The question has to do with the time dimension in Z. Time enters the final expression if we substitute Z with what we found above, but I'm not sure what to make of this.

$$k^*=\left[\frac{sZ(0)e^{gt}}{n+δ}\right]^{1/(1-a)}$$

Surely there's something this neophyte is mixing up. I thought that in a steady state capital per worker remains the same.

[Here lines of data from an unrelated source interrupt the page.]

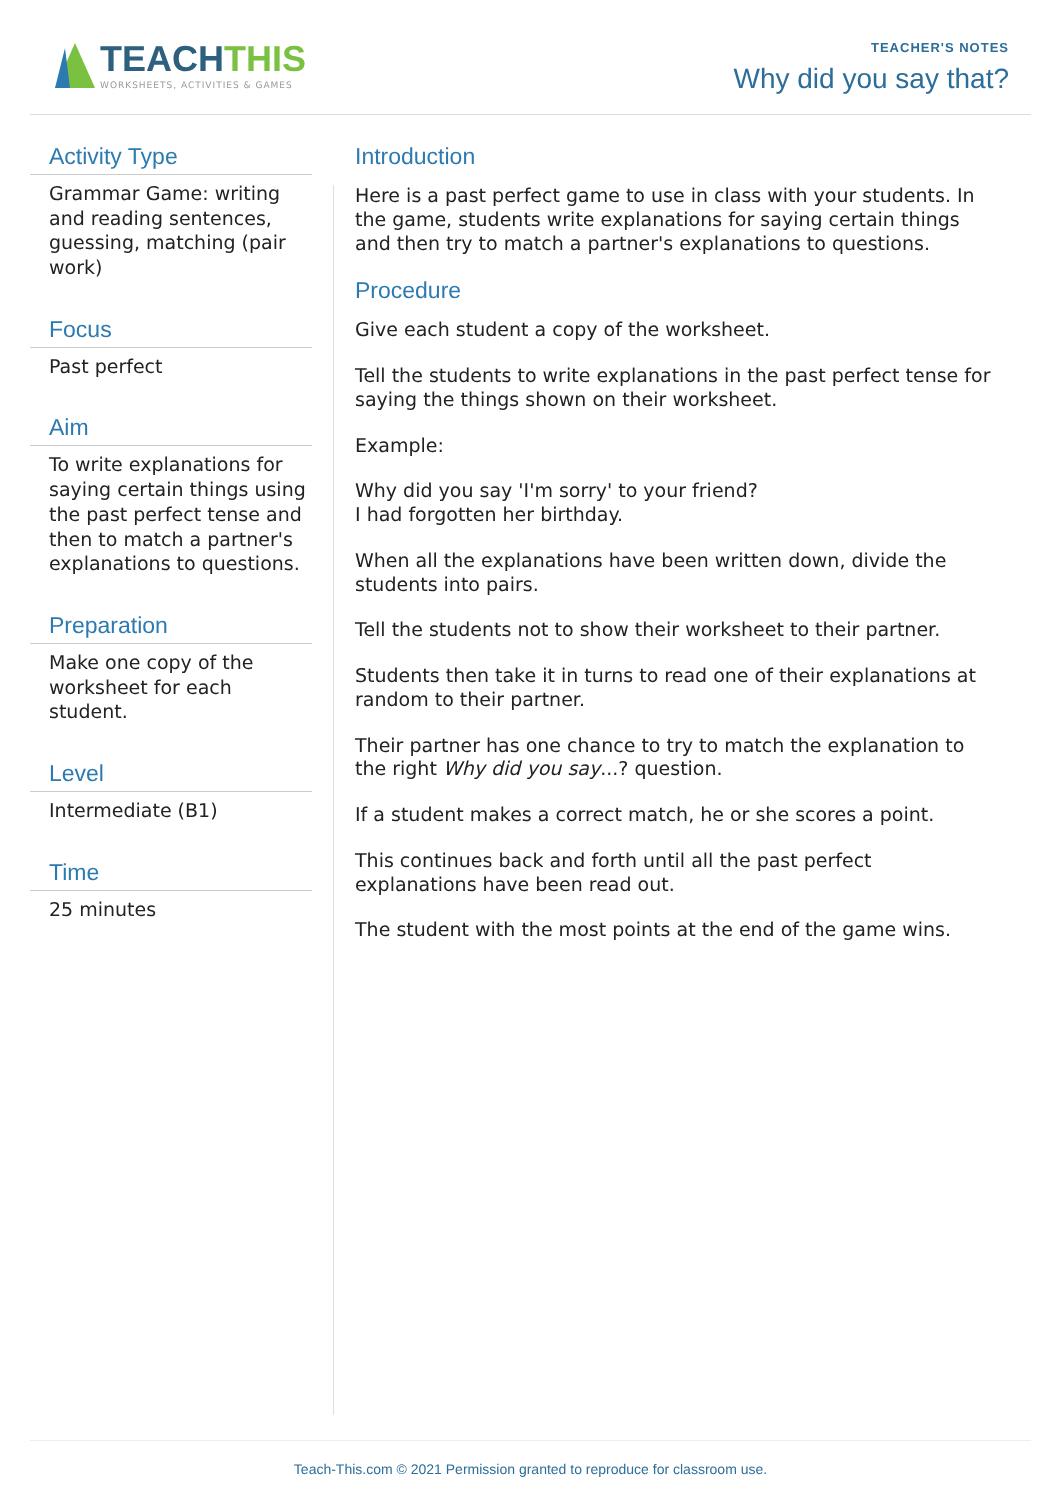TEACHTHIS
WORKSHEETS, ACTIVITIES & GAMES
TEACHER'S NOTES
Why did you say that?
Activity Type
Grammar Game: writing and reading sentences, guessing, matching (pair work)
Focus
Past perfect
Aim
To write explanations for saying certain things using the past perfect tense and then to match a partner's explanations to questions.
Preparation
Make one copy of the worksheet for each student.
Level
Intermediate (B1)
Time
25 minutes
Introduction
Here is a past perfect game to use in class with your students. In the game, students write explanations for saying certain things and then try to match a partner's explanations to questions.
Procedure
Give each student a copy of the worksheet.
Tell the students to write explanations in the past perfect tense for saying the things shown on their worksheet.
Example:
Why did you say 'I'm sorry' to your friend?
I had forgotten her birthday.
When all the explanations have been written down, divide the students into pairs.
Tell the students not to show their worksheet to their partner.
Students then take it in turns to read one of their explanations at random to their partner.
Their partner has one chance to try to match the explanation to the right Why did you say...? question.
If a student makes a correct match, he or she scores a point.
This continues back and forth until all the past perfect explanations have been read out.
The student with the most points at the end of the game wins.
Teach-This.com © 2021 Permission granted to reproduce for classroom use.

• You can write $Z$ only in case where it grows "exogenously". This means that the differential equation $\dot{Z}$ should be an independent equation from the dynamic system. Equivalently, $Z$ evolves in an independant way from the other key variables of the model. – optimal control Feb 3 '17 at 1:09

Kshitiz is right. If you define effective capital per worker as $\hat k(t) \equiv \dfrac{K(t)}{L(t)Z(t)}$, the equation for the dynamic of $\hat k(t)$ is:
$$\dot {\hat k} (t) = s {\hat k}^a - (n+g+\delta){\hat k}$$
$${\hat k} = \left(\frac{s}{n+g+\delta}\right)^{1/(1-a)}$$
Intuitively, every period the marginal product of capital is increasing because of the exogenous expansion in $Z(t)$. In the standard Solow diagram with capital per worker in the horizontal axis, this exogenous technical change means an outward expansion of the $y$ and $sy$ curves. This higher return to capital induces more investment and an expansion of capital per worker. As technical change occurs every period, this process continues forever.